I've deleted your smiley so that my serious response looks marginally less unwarranted!

For my best guess as to how 4e is meant to be run, given its rules plus what the designers said back when it was being released, see my post upthread on XP rewards and skill challenges, plus this post in your "Reason why 4e is not so popular" thread - which explains why 4e seems to be designed to support "just in time"/"no myth" play in a way that is harder for strongly simulationist rulesets to achieve.

Thanks, I'll take a look. And I was honestly curious, not mocking you!

EDIT: Your hyperlink took me to page 13 which only has a couple very short posts by you. Can you provide a direct link or, better yet, a post #?
 

There's an excellent series in Dragon, from about 2000 (ish) just after the release of 3e where Gary took a reader poll on what constituted the important elements of an RPG and then he discussed in his Up On a Soapbox column the results. He stated there that he was rather surprised that improv theater ranked number 1 or 2 (I misremember which) as the most important element in RPG's.

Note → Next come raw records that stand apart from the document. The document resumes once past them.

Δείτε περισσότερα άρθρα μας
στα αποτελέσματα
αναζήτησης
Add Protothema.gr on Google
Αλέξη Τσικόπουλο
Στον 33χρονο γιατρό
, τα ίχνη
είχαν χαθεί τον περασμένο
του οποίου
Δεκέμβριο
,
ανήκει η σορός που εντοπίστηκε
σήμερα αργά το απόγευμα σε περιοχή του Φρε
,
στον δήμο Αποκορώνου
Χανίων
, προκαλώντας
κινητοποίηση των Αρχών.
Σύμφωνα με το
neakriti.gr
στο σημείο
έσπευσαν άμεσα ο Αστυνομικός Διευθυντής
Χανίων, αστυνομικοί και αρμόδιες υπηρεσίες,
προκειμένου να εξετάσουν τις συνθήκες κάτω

I'm thinking that perhaps the definition of RPG has evolved some since the mid-70's.

I have no doubt nor disagree with the idea of roleplaying having matured and expanded, just like the rulesets of rpgs have matured and expanded. On the other hand, if the "evolved" definition can no longer encompass the original definition there is something entirely too limiting about the evolved definition.

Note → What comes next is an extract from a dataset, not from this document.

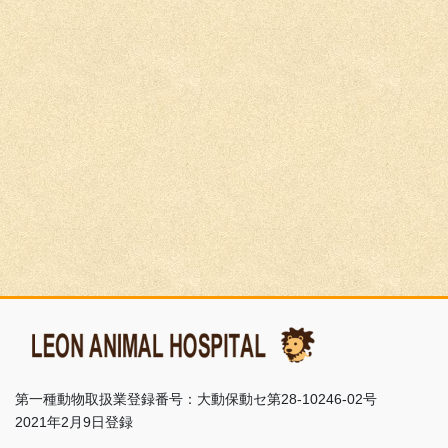
第一種動物取扱業登録番号：大動保動セ第28-10246-02号
2021年2月9日登録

The breadth and scope of gourmet hamburgers that I can get today for lunch does not mean that the simple beef patty on a bun is no longer a hamburger. The fact that most people (myself included) prefer to add some nuance and personality to their characters when playing an rpg does not mean that the guy who plays his elf ranger in a quiet, mechanistic way is not roleplaying.

Anyway, I stand with the folks that accept that the guy playing WoW or other CRPGs is, in fact, roleplaying. An admittedly bland and generic sort of roleplay, but roleplay none the less.
 

Do you go through the dictionary and cross off which definitions are wrong to you?

No. But when people are trying to find common ground, certain definitions may not be as useful as others. As I've pointed out in various IP Piracy threads, "theft" has many definitions, and "copyright infringement" meets several...and no version of theft is all inclusive.

But here's the thing: no definition of theft overlaps a crime that is not theft.

All I'm trying to get you to do is to work towards a definition of D&D that doesn't draw in games that clearly are not. And when you have tried opening your definitions to "themes" and "feel" and capture games like Pathfinder, you have done so in a fashion that is overinclusive and thus, not helpful.

The statement "Daniel Craig is not James Bond to me" implies an unwillingness to be flexible, to embrace a different variation as valid.

No, and stop trying to infer when nothing is implied.

It's simply a statement that the speaker finds that particular interpretation as somehow lacking. The speaker may indeed find a wide variety of performances as completely valid, just not his. At some point, you may find someone cast as JB who gives you the same feeling- say, Billie Piper. Are you then inflexible when you say "Billie Piper isn't James Bond to me," even after she does 6 movies? No. clearly, you just don't care for her in the role.

To take the example back to it's roots, those who express "4Ed is not D&D to me" are simply stating that they find 4Ed lacks a certain D&D-ness, not that they are inflexible or denying certain realities.

How many games have been published under the D&D brand? And when I find ONE that doesn't do it for me, I'm inflexible? Please.